米国の対中輸出、教育と旅行分野で大きな減少、米中ビジネス協議会報告書

(米国、中国)

米州課

2022年04月18日

米中貿易ビジネス協議会(USCBC)は4月5日、中国向けの2022年米国輸出報告書を公表外部サイトへ、新しいウィンドウで開きますした。それによると、2021年に財の対中輸出は前年から21%増加して過去最高の1,492億ドルを記録する一方、サービスの対中輸出は低調で、確認可能な最新データである2020年の同輸出額は前年比33%減の370億ドルとなった。これは2013年以来最低の水準で、特に新型コロナウイルスの流行が教育と旅行に破壊的な影響を及ぼした。

また、財とサービスを問わず、対中輸出に支えられている米国の雇用は2020年時点で前年より約4万4,000人少ない85万8,486人となっている。

財の2021年対中輸出を品目別にみると、油糧種子・穀物が最も多く219億ドル、それに半導体・同部品が141億ドル、石油・ガスが120億ドル、医薬品が79億ドルと続いている。イリノイ州、アイオワ州、カンザス州、ネブラスカ州はそれぞれ、油糧種子・穀物の中国向け輸出額が前年より5億ドル以上増えた。州別の製品輸出額は、テキサス州が最大で206億ドル(前年比23.0%増)、2番目のカリフォルニア州が165億ドル(前年比11.1%増)、3番目のオレゴン州が103億ドル(前年比10.6%増)で、対中輸出を推進した。

対して、サービスの対中輸出(2020年)では、教育が最も大きな割合を占め、116億ドルに上ったが、前年(142億ドル)と比べて19.3%減少しており、大きな打撃を受けた。
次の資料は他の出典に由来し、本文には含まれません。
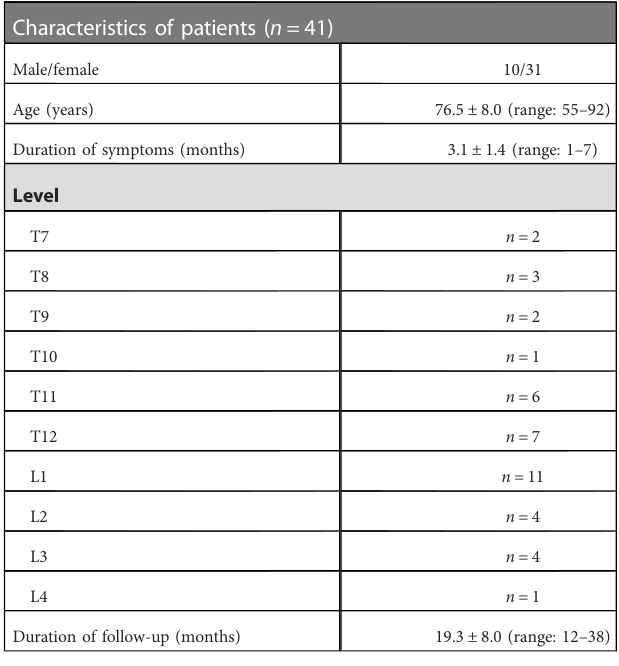
TABLE 1 Baseline characteristics of the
旅行に至っては、個人旅行とビジネス旅行のいずれも前年比で90%強減少し、前者は2019年の93億ドルから9億1,540万ドルに、後者は36億ドルから3億4,710万ドルに急落した。

USCBCのクレイグ・アレン会長は5日のオンライン記者会見で「米中関係がこれからどうなるかは誰にもわからない。重要なことは、対中輸出が全米各地に存在するさまざまな産業の収益と競争力の維持に貢献しているということだ。対中輸出は、観光産業からアイオワ州の農民や牧場主、オレゴン州の半導体チップメーカー、ノースカロライナ州の革新的な製薬会社に至るまで、米国の雇用を支えている」と述べ、対中輸出の重要性を訴えた。
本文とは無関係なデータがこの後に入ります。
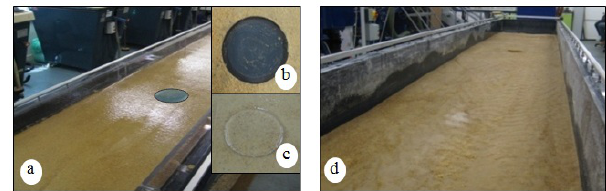
Figure 4: Sediment tank with frozen rough bed.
米国通商代表部(USTR)のキャサリン・タイ代表は3月30~31日に開かれた議会公聴会で「古い脚本のページをめくる必要がある」と指摘し、対中政策の変更を示唆している(2022年4月5日記事参照)。また、米商務省のパメラ・ファン副次官補(アジア担当)は6日、インド太平洋経済枠組み(IPEF)を「5月にも発足させたい」と語っており、中国に対抗する経済圏の構築に向けた動きが進むことで、米国企業の対中ビジネスに影響が出てくる可能性がある。